Although the records include pictures, the copy should not; write out exactly the lines from the first through the line with "دیدگاه های مرتبط".

[Start of Attachment]

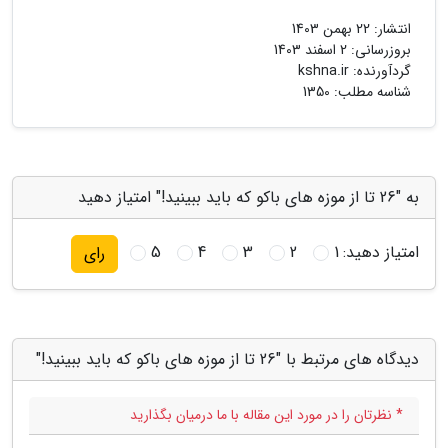
انتشار:
22 بهمن 1403
بروزرسانی:
2 اسفند 1403
گردآورنده:
kshna.ir
شناسه مطلب: 1350
به "26 تا از موزه های باکو که باید ببینید!" امتیاز دهید
امتیاز دهید:
1
2
3
4
5
رای
دیدگاه های مرتبط با "26 تا از موزه های باکو که باید ببینید!"
* نظرتان را در مورد این مقاله با ما درمیان بگذارید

[End of Attachment]

*Written answer*
انتشار:
22 بهمن 1403
بروزرسانی:
2 اسفند 1403
گردآورنده:
kshna.ir
شناسه مطلب: 1350
به "26 تا از موزه های باکو که باید ببینید!" امتیاز دهید
امتیاز دهید:
1
2
3
4
5
رای
دیدگاه های مرتبط با "26 تا از موزه های باکو که باید ببینید!"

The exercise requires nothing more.